CQRS: Out of Sequence Messages and Read Models

One of the tricks to message-based solutions is handling messages that come out of order. In some instances the application code must be made resilient to this situation. In other cases, it can be easier to re-sequence the messages and then apply each messages in sequence. In one of my current systems this is the route we took—re-sequencing messages if they arrive out of order.

One of the easier possibilities is to have the read model poll the event store for new commits. I dislike this solution because it doesn't leverage the innate capabilities of push-based notifications and feels like a resource drain. Nonetheless, it's probably one of the easier ones to handle until you start dealing with scaling out the read model. At that point, a different approach must be taken.

The solution that we use is to dequeue a message and to place it in a "holding table" until all messages with a previous sequence are received. When all previous messages have been received we take all messages out of the holding table and run them in sequence through the appropriate handlers. Once all handlers have been executed successfully, we remove the messages from the holding table and commit the updates to the read models.

This works for us because the domain publishes events and marks them with the appropriate sequence number. Without this, the solution below would be much more difficult—if not impossible.
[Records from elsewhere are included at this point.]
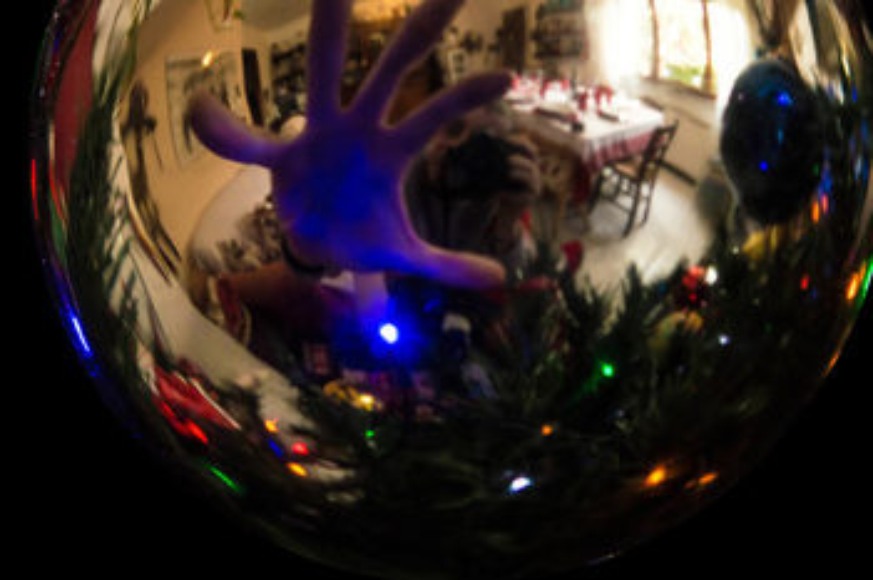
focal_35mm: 154
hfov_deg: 13.4
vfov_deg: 8.9
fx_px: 3729
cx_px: 450
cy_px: 177
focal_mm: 60
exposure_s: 1/125
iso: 400
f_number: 3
This solution is using a relational database as a persistence storage mechanism, but we're not using any of the relational aspects of the storage engine. At the same time, there's a caveat in all of this. If message 2, 3, and 4 arrive but message 1 never does, we don't apply any of them. The scenario should only happen if there's an error processing message 1 or if message 1 somehow gets lost. Fortunately, it's easy enough to correct any errors in our message handlers and re-run the messages. Or, in the case of a lost message, to re-build the read models from the event store directly.

One interesting and very positive side effect that we discovered when we implemented this solution was full message idempotency. Basically we have a small "Sequence" table that gives us the most recent min/max message sequence received for a given aggregate. Only when we have received a full sequence do we run the messages through the handlers. If a message arrives more than once and it have already been handled, the sequence table's "min" value would be greater than the current message's "sequence" and we would know to drop the message.

The other caveat that we have yet to address is how to apply this pattern to a NoSQL solution. It definitely would involve some additional overhead that we don't need at this point. The solution was quite straightforward to implement using pure SQL and would have been much more difficult using something like NHibernate.